Tahri vide son coeur
Sa cinquième place en finale du 3000 m steeple reste, à ce jour, la meilleure performance masculine de l’équipe de France, depuis le début des Mondiaux d’Osaka. Mais Bouabdellah Tahri traverse la compétition le cœur gros et les yeux rouges. Mardi soir, il a quitté la zone mixte, quelques larmes sur les joues, après avoir répondu très brièvement, plus contraint qu’autre chose, aux questions des médias. Ce mercredi, le Messin a souhaité rencontrer la presse, à l’hôtel de l’équipe de France. Une vingtaine de minutes d’interview, parfois coupée de silences, terminée le visage mangé par l’émotion.

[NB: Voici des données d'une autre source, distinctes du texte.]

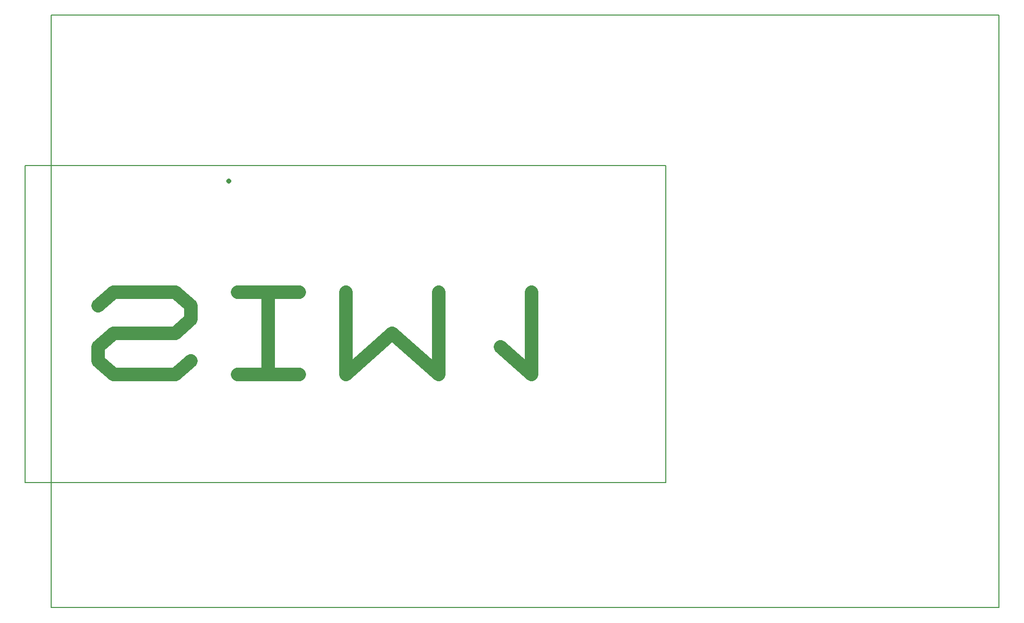
<source format=gbr>
G04 PROTEUS GERBER X2 FILE*
%TF.GenerationSoftware,Labcenter,Proteus,8.13-SP0-Build31525*%
%TF.CreationDate,2024-05-27T20:47:48+00:00*%
%TF.FileFunction,AssemblyDrawing,Bot*%
%TF.FilePolarity,Positive*%
%TF.Part,Single*%
%TF.SameCoordinates,{f61d12dc-bb82-4ee6-a880-d96314c33a89}*%
%FSLAX45Y45*%
%MOMM*%
G01*
%TA.AperFunction,Profile*%
%ADD24C,0.203200*%
%TA.AperFunction,Material*%
%ADD26C,0.203200*%
%ADD40C,0.812800*%
%ADD52C,2.321980*%
%TD.AperFunction*%
D24*
X-8000000Y-5000000D02*
X+8000000Y-5000000D01*
X+8000000Y+5000000D01*
X-8000000Y+5000000D01*
X-8000000Y-5000000D01*
D26*
X-8439160Y-2890160D02*
X+2376160Y-2890160D01*
X+2376160Y+2464160D01*
X-8439160Y+2464160D01*
X-8439160Y-2890160D01*
D40*
X-5000000Y+2200000D02*
X-5000000Y+2200000D01*
D52*
X-7211068Y+98997D02*
X-6949845Y+331195D01*
X-5904953Y+331195D01*
X-5643730Y+98997D01*
X-5643730Y-133202D01*
X-5904953Y-365400D01*
X-6949845Y-365400D01*
X-7211068Y-597598D01*
X-7211068Y-829797D01*
X-6949845Y-1061995D01*
X-5904953Y-1061995D01*
X-5643730Y-829797D01*
X-4860061Y-1061995D02*
X-3815169Y-1061995D01*
X-4337615Y-1061995D02*
X-4337615Y+331195D01*
X-4860061Y+331195D02*
X-3815169Y+331195D01*
X-3031500Y+331195D02*
X-3031500Y-1061995D01*
X-2247831Y-365400D01*
X-1464162Y-1061995D01*
X-1464162Y+331195D01*
X-419270Y-597598D02*
X+103176Y-1061995D01*
X+103176Y+331195D01*
D24*
X-8000000Y-5000000D02*
X+8000000Y-5000000D01*
X+8000000Y+5000000D01*
X-8000000Y+5000000D01*
X-8000000Y-5000000D01*
M02*

</source>
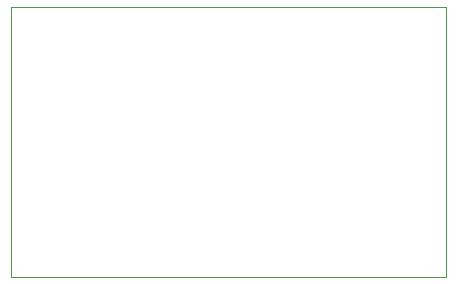
<source format=gbr>
%TF.GenerationSoftware,KiCad,Pcbnew,7.0.1*%
%TF.CreationDate,2023-03-26T17:21:00+02:00*%
%TF.ProjectId,RA01_ANT_PMOD,52413031-5f41-44e5-945f-504d4f442e6b,rev?*%
%TF.SameCoordinates,Original*%
%TF.FileFunction,Profile,NP*%
%FSLAX46Y46*%
G04 Gerber Fmt 4.6, Leading zero omitted, Abs format (unit mm)*
G04 Created by KiCad (PCBNEW 7.0.1) date 2023-03-26 17:21:00*
%MOMM*%
%LPD*%
G01*
G04 APERTURE LIST*
%TA.AperFunction,Profile*%
%ADD10C,0.050000*%
%TD*%
G04 APERTURE END LIST*
D10*
X119380000Y-38100000D02*
X156210000Y-38100000D01*
X156210000Y-60960000D01*
X119380000Y-60960000D01*
X119380000Y-38100000D01*
M02*

</source>
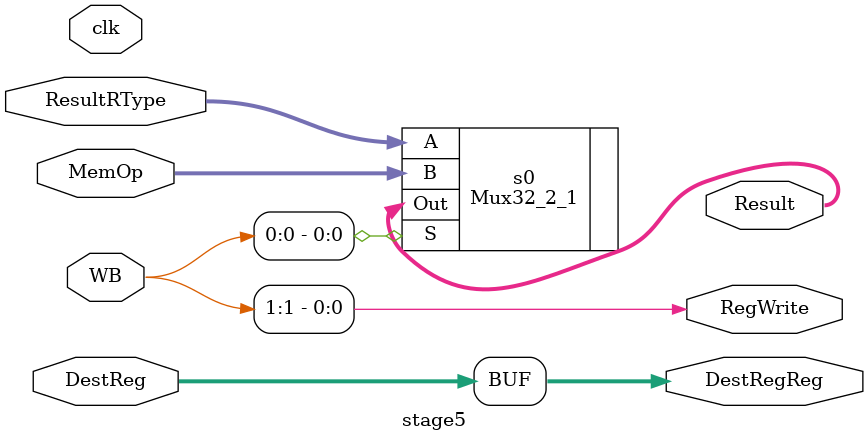
<source format=v>
`timescale 1ns / 1ps
module stage5(
MemOp,
ResultRType,
DestReg,
WB,
Result,
RegWrite,
DestRegReg,
clk
    );

input [31:0] MemOp,ResultRType;
input [4:0] DestReg;
input [1:0] WB;
input clk;

output [31:0] Result;
output [4:0] DestRegReg; 
output RegWrite;

Mux32_2_1 s0 (.B(MemOp),.A(ResultRType),.S(WB[0]),.Out(Result));
assign RegWrite = WB[1];
assign DestRegReg = DestReg;

endmodule

</source>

« Depuis un mois, je ne dors plus, a expliqué Bouabdellah Tahri. J’ai perdu quinze jours d’entraînement. Mon nom et mon honneur ont été salis. Je le porterai jusqu’à la fin de ma carrière, peut-être jusqu’à la fin de ma vie. C’est très dur pour mon entourage, mes petits frères et sœurs. Ce sont eux qui m’ont poussé à venir à Osaka, car jusqu’à mon départ, le 12 août, je me posais la question de ma participation aux Mondiaux. Pendant cette période, beaucoup de gens ont quitté le navire. Mais j’ai heureusement été très soutenu, notamment par la FFA. Quand son président, Bernard Amsalem, a pris la parole pour me soutenir, ça m’a aidé moralement à continuer. »
Bouabdellah Tahri entend prendre prochainement un avocat, pour entamer d’éventuelles poursuites contre les personnes l’ayant accusé de se doper. Il est également résolu à poursuivre sa saison. « Arrêter reviendrait à leur donner raison », suggère-t-il. « Dans un tel contexte, après le mois de juillet que j’ai connu, ma cinquième place en finale n’est pas décevante. » Elle est même plus que respectable.